I’d like to point out that maybe George Lucas’ prequels could have benefited from a structure like this, even though we know Anakin ends up Vader, the entire proceedings could have been a devastating argument for him almost not becoming Vader, and only being crushed into it by inevitability. Instead we get a plot telegraphed so obviously it might as well have been a third grader nailing a kickball down the third base line. I digress.

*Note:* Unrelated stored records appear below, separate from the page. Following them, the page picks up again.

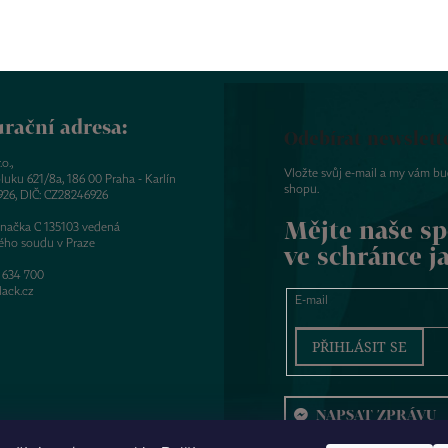
rační adresa:
Odebírat newslett
o.,
Vložte svůj e-mail a my vám b
luku 621/8a, 186 00 Praha - Karlín
shopu.
926, DIČ: CZ28246926
Mějte naše sp
značka C 135103 vedená
ého soudu v Praze
ve schránce j
 634 700
ack.cz
E-mail
PŘIHLÁSIT SE
NAPSAT ZPRÁVU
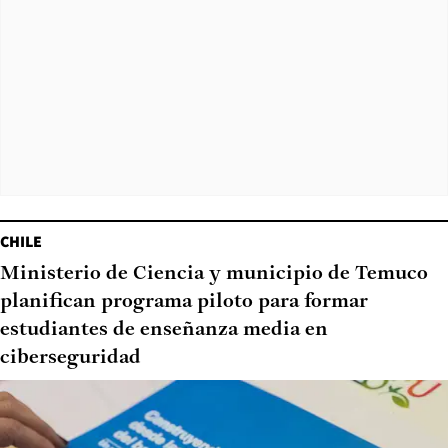
CHILE
Ministerio de Ciencia y municipio de Temuco
planifican programa piloto para formar
estudiantes de enseñanza media en
ciberseguridad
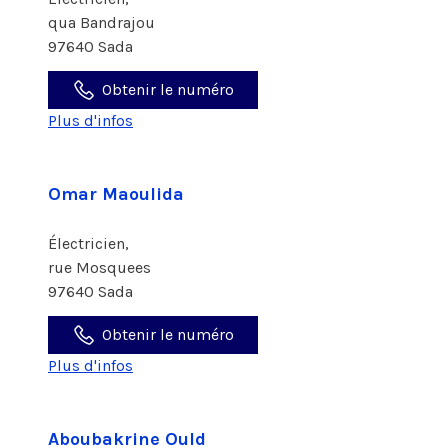
qua Bandrajou
97640 Sada
Obtenir le numéro
Plus d'infos
Omar Maoulida
Électricien,
rue Mosquees
97640 Sada
Obtenir le numéro
Plus d'infos
Aboubakrine Ould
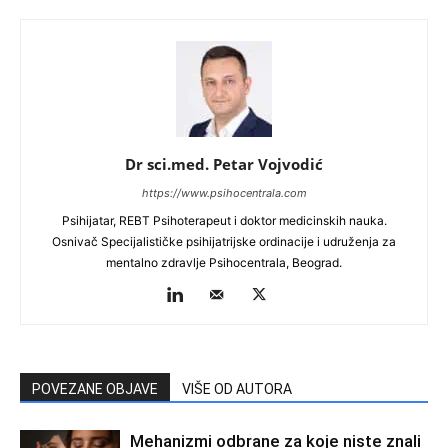
Dr sci.med. Petar Vojvodić
https://www.psihocentrala.com
Psihijatar, REBT Psihoterapeut i doktor medicinskih nauka.
Osnivač Specijalističke psihijatrijske ordinacije i udruženja za
mentalno zdravlje Psihocentrala, Beograd.
POVEZANE OBJAVE
VIŠE OD AUTORA
Mehanizmi odbrane za koje niste znali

Argo concerns CIA man Tony Mendez, who concerns himself with getting some employees of the stormed US embassy out of Tehran. His plan involves creating a fictional, Hollywood production, a sci-fi film titled Argo. In order to sell this lie, he goes to LA and basically goes through the motions of producing a film with makeup man John Goodman and producer Alan Arkin. These two and the Hollywood side of the plot are quite funny and Arkin is especially funny and heart-felt, for a Hollywood producer type.

The Tehran stuff is so scary and suspenseful I could barely stand it. Hitchcock would be proud. The film is basically like watching the Christians walk around the lions den with raw meat around their neck while the Lions sniff and paw and gape wide their jaws, but somehow, (Grace?, The CIA?), they are not eaten. They escape the den, but boy is it harrowing.

Affleck is affable as Mendez, and his serious yet humane demeanor is key in leading a squad of civilians through what is essentially a military rescue. Only the bad guys have guns and they don’t. All they have is Argo.

The civilians are good. These people aren’t stars and they each give great performances, every one feeling not only authentic but in fact I feel like I know proxy versions of these characters in my real life. It could be any of us.

The film climaxes and knocks it’s best theme home when the most cowardly of the civilians, and the one who speaks Farsi must convince the airport guards to let them board the plane. There are no subtitles, but the man shows these armed guards storyboards and flies his hand around like a spaceship and we get that he’s telling them, we’re going to come and make Arab Star Wars for you guys and you’re going to love it. The non-actors playing the guards are enchanted by the idea of Arab Star Wars, and who wouldn’t be.

During this scene Affleck throws the kitchen sink at the crew, and we feel like the other shoe will drop any minute. There are simply too many factors for them all to go right. He wrings unbearable tension out of this scene. You know in Indiana Jones films where he leaves his hat under a closing, stone door, and we cut from him to the door again and again, and you’re like, “Way too much time has past! He’ll lose his arm reaching in there!”, that’s basically the last half hour of Argo. It’s amazing.

I have to say, if I was Iranian, I might take offense to the film, its’ portrayal of Muslims and of the period in general is nightmarish, but it offers a few examples of very humane Muslims as well such as the Canadian Ambassadors housekeeper, the head of the Tehran Film Commission and even the soldiers at the end, enchanted by the fact that storytelling and fantasy might come to life in their land.